===== DATA EXTRACTS =====

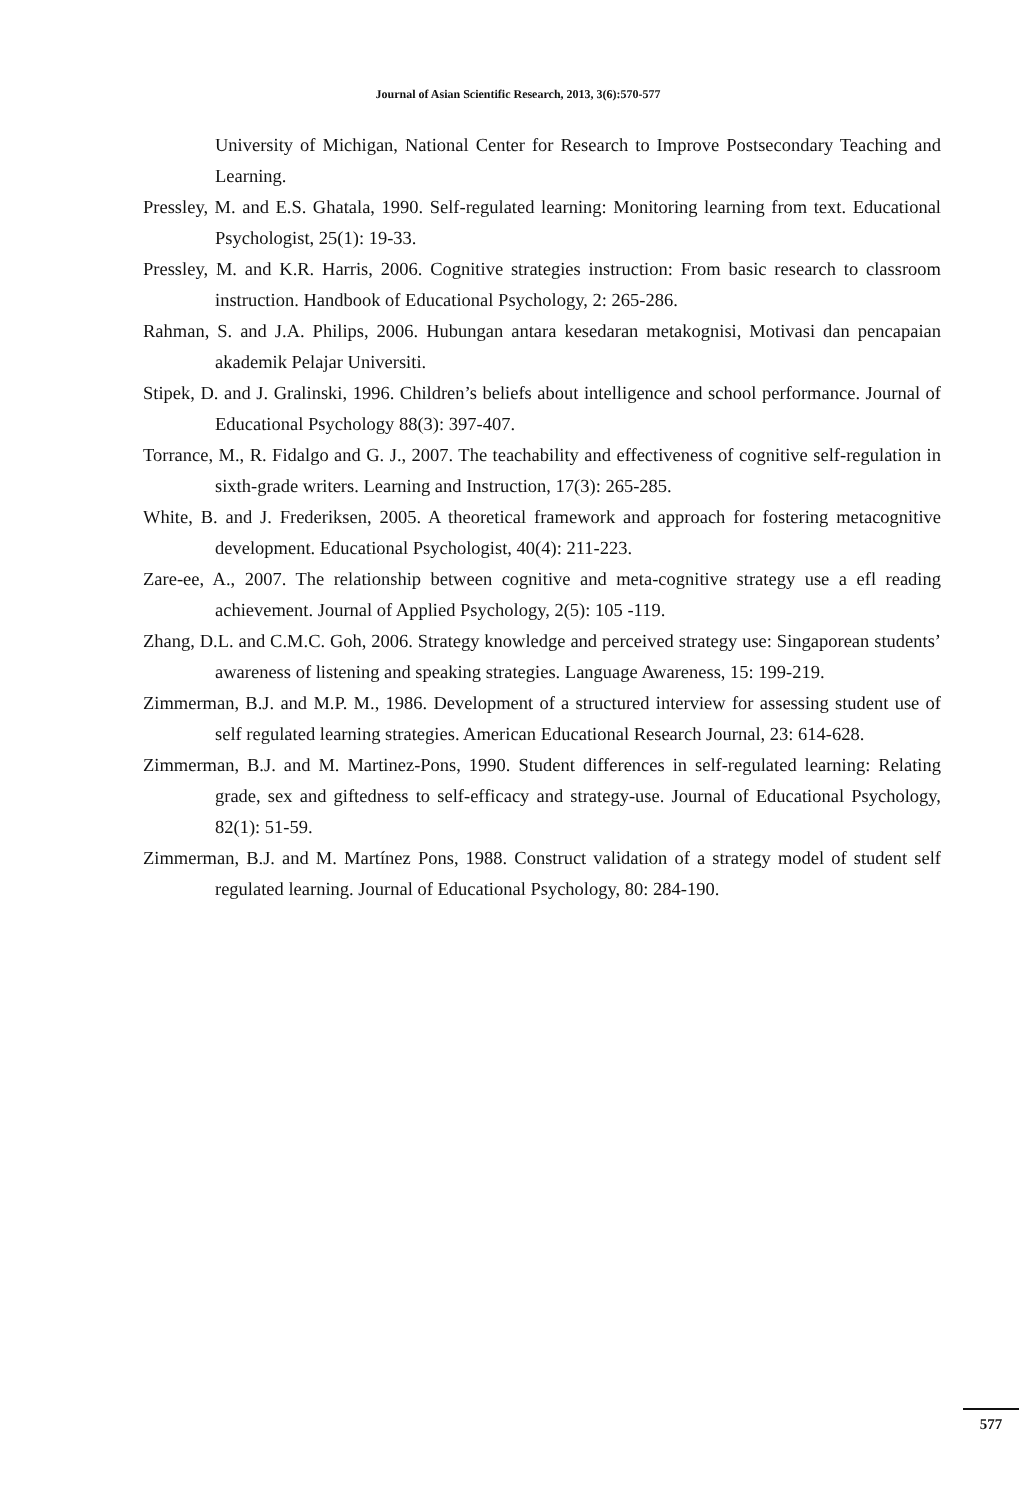Journal of Asian Scientific Research, 2013, 3(6):570-577
University of Michigan, National Center for Research to Improve Postsecondary Teaching and Learning.
Pressley, M. and E.S. Ghatala, 1990. Self-regulated learning: Monitoring learning from text. Educational Psychologist, 25(1): 19-33.
Pressley, M. and K.R. Harris, 2006. Cognitive strategies instruction: From basic research to classroom instruction. Handbook of Educational Psychology, 2: 265-286.
Rahman, S. and J.A. Philips, 2006. Hubungan antara kesedaran metakognisi, Motivasi dan pencapaian akademik Pelajar Universiti.
Stipek, D. and J. Gralinski, 1996. Children’s beliefs about intelligence and school performance. Journal of Educational Psychology 88(3): 397-407.
Torrance, M., R. Fidalgo and G. J., 2007. The teachability and effectiveness of cognitive self-regulation in sixth-grade writers. Learning and Instruction, 17(3): 265-285.
White, B. and J. Frederiksen, 2005. A theoretical framework and approach for fostering metacognitive development. Educational Psychologist, 40(4): 211-223.
Zare-ee, A., 2007. The relationship between cognitive and meta-cognitive strategy use a efl reading achievement. Journal of Applied Psychology, 2(5): 105 -119.
Zhang, D.L. and C.M.C. Goh, 2006. Strategy knowledge and perceived strategy use: Singaporean students’ awareness of listening and speaking strategies. Language Awareness, 15: 199-219.
Zimmerman, B.J. and M.P. M., 1986. Development of a structured interview for assessing student use of self regulated learning strategies. American Educational Research Journal, 23: 614-628.
Zimmerman, B.J. and M. Martinez-Pons, 1990. Student differences in self-regulated learning: Relating grade, sex and giftedness to self-efficacy and strategy-use. Journal of Educational Psychology, 82(1): 51-59.
Zimmerman, B.J. and M. Martínez Pons, 1988. Construct validation of a strategy model of student self regulated learning. Journal of Educational Psychology, 80: 284-190.
577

=====

** PROBLEM DETAILS **
Write down again, exactly as given, only the lines above that fall from the line with "White, B. and" to the line with "Zimmerman, B.J. and M. Martinez-Pons, 1990.", inclusive.

** TASK OUTPUT **
White, B. and J. Frederiksen, 2005. A theoretical framework and approach for fostering metacognitive development. Educational Psychologist, 40(4): 211-223.
Zare-ee, A., 2007. The relationship between cognitive and meta-cognitive strategy use a efl reading achievement. Journal of Applied Psychology, 2(5): 105 -119.
Zhang, D.L. and C.M.C. Goh, 2006. Strategy knowledge and perceived strategy use: Singaporean students’ awareness of listening and speaking strategies. Language Awareness, 15: 199-219.
Zimmerman, B.J. and M.P. M., 1986. Development of a structured interview for assessing student use of self regulated learning strategies. American Educational Research Journal, 23: 614-628.
Zimmerman, B.J. and M. Martinez-Pons, 1990. Student differences in self-regulated learning: Relating grade, sex and giftedness to self-efficacy and strategy-use. Journal of Educational Psychology, 82(1): 51-59.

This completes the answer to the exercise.